June 5, 2012 at 1:28 PM ET
Twitter — and news shared on it — moves faster than the speed of its iconic tweeting bird. But search on the short-messaging blog is not quite as efficient, because frequent search terms are always changing, as is the news on the site itself.
That makes it harder to get the right algorithms for search queries. In a blog post Tuesday, Twitter notes its own recent study looking at terms and phrases in 140-character tweets and in real-time search queries shows that "the most frequent terms in one hour or day tend to be very different from those in the next — significantly more so than in other content on the web. Informally, we call this phenomenon churn."
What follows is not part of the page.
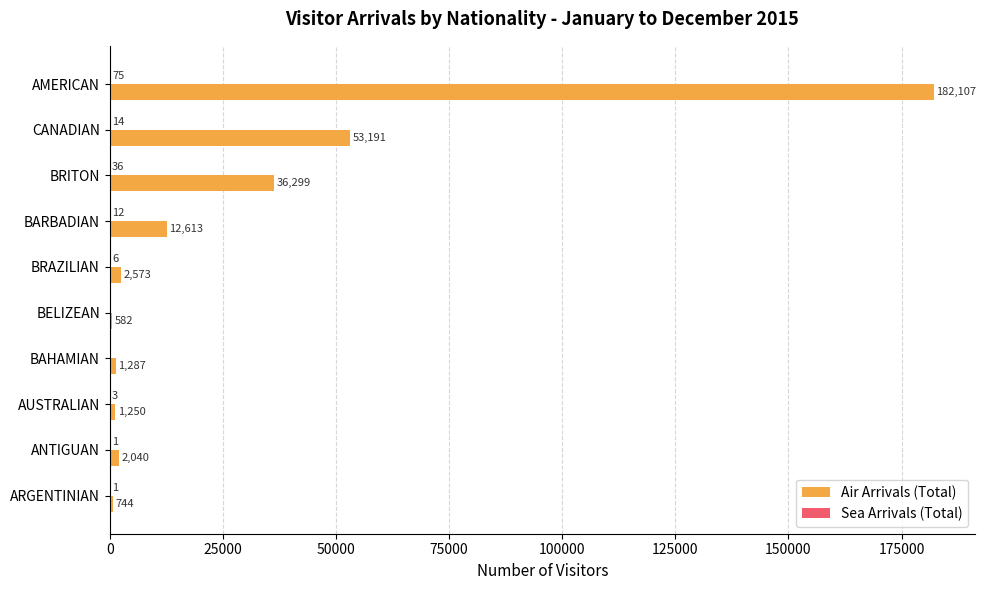

Which label corresponds to the largest value in the chart?

AMERICAN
In a paper, "A Study of 'Churn' in Tweets and Real-Time Search Queries," to be presented at the International Conference on Weblogs and Social Media this week, Twitter staffers Jimmy Lin and Gilad Mishne share these findings:
During major news events, Twitter's frequency of queries "spike dramatically," Lin wrote on the blog. On Oct. 5, immediately after the news of the death of Steve Jobs became known:
... the query "steve jobs" spiked from a negligible fraction of query volume to 15 percent of the query stream — almost one in six of all queries issued! Check it out: the query volume is literally off the charts! Notice that related queries such as "apple" and "stay foolish" spiked as well.
What it all means, he said, is that "When news breaks, Twitter users flock to the service to find out what's happening. Our goal is to instantly connect people everywhere to what's most meaningful to them; the speed at which our content (and the relevance signals stemming from it) evolves make this more technically challenging, and we are hard at work continuously refining our relevance algorithms to address this."
The "growing importance of real-time search" means some big challenges for Twitter, both men wrote in the paper. "In follow-up work we plan to evaluate techniques for handling the volatility of the real-time search stream and the limited collection statistics that exist for new queries."